Mr. Electability Melts Down
Drudge has a preliminary transcript of Sen. John Kerry's appearance this morning on Good Morning America, where he was asked whether or not he ever admitted throwing his own war medals over the White House fence during a Vietnam war protest:
charlie, i stood up in front of the nation. there were dozens of cameras there, television cameras, there were -- i don't know. 20, 30 still photographers. thousands of people and i stood up in front of the country, reached into my shirt, visibly for the nation to see, and took the ribbons off my chest, said a few words and threw them over the fence. the file footage, the reporter there from the ""boston globe,"" everybody got it correctly. and i never asserted otherwise. what i said was and back then, you know, ribbons, medals were absolutely interchangeable . senator simmington asking me questions in the committee hearing, look ad at the ribbons and said what are those medals? the u.s. navy pam let calls the medals, we referred to them it is a symbols, representing medals, ribbons, countless veterans through the ribbon -- threw the ribbons back. everybody did. veterans threw back dog tags. they threw back photographs, they th rew back their 14's. there are photographs of a pile of all of those things collected on the steps of the capitol. so the fact is that i have -- i have been accurate precisely about what took place. and i am the one who later made clear exactly what happened. i mean, this is a controversy that the republicans are pushing , the republicans have spent $60 million in the last few weeks trying to attack me. and this comes from a president and a republican party that can't even answer whether or not he showed up for duty in the national guard. i'm not going to stand for it.

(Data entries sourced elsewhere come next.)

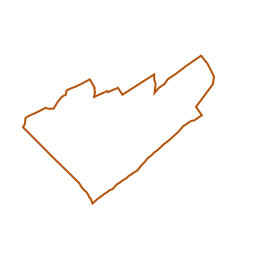 Bulaq Al-DakrUr, Al Jizah, Egypt, rotated 70°
{"feature_id": "37247803B34210539192827", "entity_name": "Bulaq Al-DakrUr", "entity_type": "district", "adm_level": 2, "iso_a3": "EGY", "parent_name": "Egypt", "parent_adm1": "Al Jizah", "projection": "robinson", "projection_center": [31.19, 30.03], "detail": "fine", "context": "isolated", "style": "outline", "palette": "amber", "viewbox_px": 256, "rotation_deg": 70, "n_neighbors": 0, "source": "geoboundaries", "source_scale": "gbopen_adm2", "svg_char_len": 1840}
<svg xmlns="http://www.w3.org/2000/svg" viewBox="0 0 256 256"><g transform="rotate(70 128 128)"><path d="M141.2,54.3L135.4,55.8L131.4,56.9L123.7,45.1L122.4,43.2L115.8,33.2L109.0,29.6L104.9,30.1L103.4,30.2L97.7,30.9L96.4,31.1L94.8,31.3L91.6,32.4L90.0,32.9L88.2,33.5L85.0,34.6L89.9,53.1L90.6,55.3L91.3,57.6L91.8,59.2L92.3,60.8L93.5,64.6L94.5,68.7L95.8,74.0L99.1,78.6L99.6,80.5L100.1,82.5L100.8,85.3L101.8,87.0L104.1,91.0L96.1,87.0L91.4,86.8L86.6,85.1L94.8,121.9L86.8,123.7L87.4,134.6L86.2,134.9L87.2,149.2L83.2,146.8L80.1,146.4L79.2,145.6L77.2,145.9L74.2,146.4L69.2,147.3L69.9,151.7L70.6,156.7L70.8,158.2L71.2,163.2L71.3,167.8L71.4,170.3L71.7,172.9L74.3,174.4L75.5,175.1L75.6,177.7L76.4,180.1L78.3,183.1L79.6,185.2L80.8,186.9L81.7,187.9L82.7,189.2L83.1,189.7L84.3,191.3L82.8,196.0L80.8,198.7L81.7,204.6L81.8,205.9L82.3,210.6L82.4,213.3L82.6,215.1L82.7,217.4L83.2,219.5L83.7,221.0L86.3,222.2L88.1,223.1L89.5,224.1L91.4,226.4L116.8,214.6L128.2,209.4L162.8,192.8L168.7,191.6L170.5,190.8L172.3,189.9L173.9,189.1L175.2,188.7L177.4,188.2L179.6,188.1L182.4,187.0L184.7,187.3L186.8,187.2L185.9,184.9L184.3,181.2L183.1,176.7L181.8,172.5L181.2,169.7L180.1,166.4L180.1,163.4L179.4,161.8L178.6,160.5L178.0,159.2L177.3,158.1L177.0,156.7L176.7,155.1L176.3,153.5L175.5,151.6L175.3,149.8L174.8,147.5L174.5,146.2L173.4,144.0L173.0,141.6L172.4,139.7L172.0,138.5L171.7,136.9L171.3,134.9L171.0,133.5L170.0,131.9L169.3,130.9L168.5,129.6L167.4,127.7L166.3,125.2L165.4,123.5L163.8,121.0L163.1,119.7L162.2,116.8L161.7,115.2L160.7,113.4L159.9,111.4L159.5,109.5L158.6,107.2L157.9,105.4L157.3,104.1L156.8,102.8L155.7,100.6L155.0,98.2L154.4,96.4L153.9,94.5L153.0,92.3L152.0,89.7L150.8,87.0L149.9,84.7L148.9,82.2L147.5,79.6L145.2,75.6L144.9,73.8L143.5,68.9L143.0,65.9L143.5,63.1L142.3,58.4L141.2,54.4L141.2,54.3Z" fill="none" stroke="#b45309" stroke-width="2"/></g></svg>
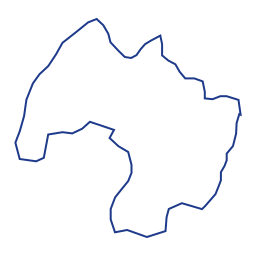 outline of Yesan-gun, South Chungcheong, South Korea
{"feature_id": "91817680B1629367715088", "entity_name": "Yesan-gun", "entity_type": "district", "adm_level": 2, "iso_a3": "KOR", "parent_name": "South Korea", "parent_adm1": "South Chungcheong", "projection": "equal_earth", "projection_center": [126.793, 36.657], "detail": "fine", "context": "isolated", "style": "outline", "palette": "blue", "viewbox_px": 256, "rotation_deg": 0, "n_neighbors": 0, "source": "geoboundaries", "source_scale": "gbopen_adm2", "svg_char_len": 1042}
<svg xmlns="http://www.w3.org/2000/svg" viewBox="0 0 256 256"><path d="M240.6,114.7L238.5,99.9L226.6,96.2L220.3,96.2L212.6,99.2L204.8,98.4L204.8,91.8L202.7,81.4L194.3,78.4L185.2,78.4L179.6,71.7L175.4,64.3L168.4,60.6L162.1,55.4L162.1,44.2L160.3,35.6L151.3,40.4L145.0,44.2L140.5,49.4L136.5,55.1L131.1,58.0L124.8,57.0L118.6,50.9L110.5,42.3L108.3,33.8L103.3,25.2L96.6,19.0L88.1,22.4L75.7,32.4L62.5,42.8L60.2,46.9L56.0,54.4L48.3,66.0L39.5,74.2L32.9,83.4L26.4,99.7L24.1,116.0L19.8,131.1L16.9,138.7L15.4,142.7L19.7,159.0L36.2,161.3L43.8,157.8L48.2,134.5L62.5,132.2L72.3,133.4L82.2,128.7L89.9,121.8L114.0,129.9L109.6,138.0L118.4,146.2L128.2,152.0L131.5,164.8L131.5,172.9L128.2,181.1L121.6,189.2L115.1,197.4L110.7,209.0L110.7,219.5L115.0,232.3L127.1,230.0L128.9,230.6L146.8,237.0L165.5,231.1L166.6,217.1L168.8,209.0L181.9,203.2L202.0,209.1L205.2,206.0L215.5,194.1L218.2,187.4L220.9,180.3L220.9,172.2L224.5,166.0L226.7,160.3L226.7,153.6L233.0,146.0L236.1,133.6L236.6,123.1L239.3,114.1L240.6,114.7Z" fill="none" stroke="#1e3a8a" stroke-width="2"/></svg>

GIBSON: senator, i was there 33 years ago and i saw you throw medals over the fence and we didn't find out until later -
KERRY: no, you didn't see me throw th. charlie, charlie, you are wrong. that's not what happened. i threw my ribbons across. all you have to do -
It goes downhill from there.
The real sign of trouble is when Kerry says, "this comes from a president who can't even show or prove that he showed up for duty in the national guard."
Previously on the Bush-National Guard issue he said, "You know, it's not an issue that I've chosen to make an issue, and it's, I think-it's not what I'm running my campaign on."
If nothing else, it looks like Kerry just lost a week of campaigning to this, as he tries to re-re-explain his remarks on the medals.
A Roundup of Response:
The Curmudgeons' Corner: "Here is Kerry being his Clinton best. 'I did not say I had trajectoral relations with my medals...I had trajectoral relations with my ribbons.'"
Wizbang:
Kerry is finding himself with a growing credibility problem. 30 years later, the ownership of the medals probably doesn't matter much to most voters. However, the fact Kerry can't keep his stories straight does.
Glenn Reynolds: "It's pretty devastating."
Undercaffeinated:
All Kerry has to do is say he misspoke at the interview; it was his mistake for failing to differentiate between medals and ribbons. Instead he goes on an illogical rampage. This is how a smart man with a day to prepare responds to concrete charges...
LaShawn Barber: "Unfortunately for him, he's left a verifiable trail of lies."
Vox Populi:
If his performance on Good Morning America is even close to typical, he'll make the Dukakis drubbing look respectable.
Elsewhere, Rasmussen Reports' daily tracking poll has President Bush jumping to his biggest lead over Kerry in more than a month and a half.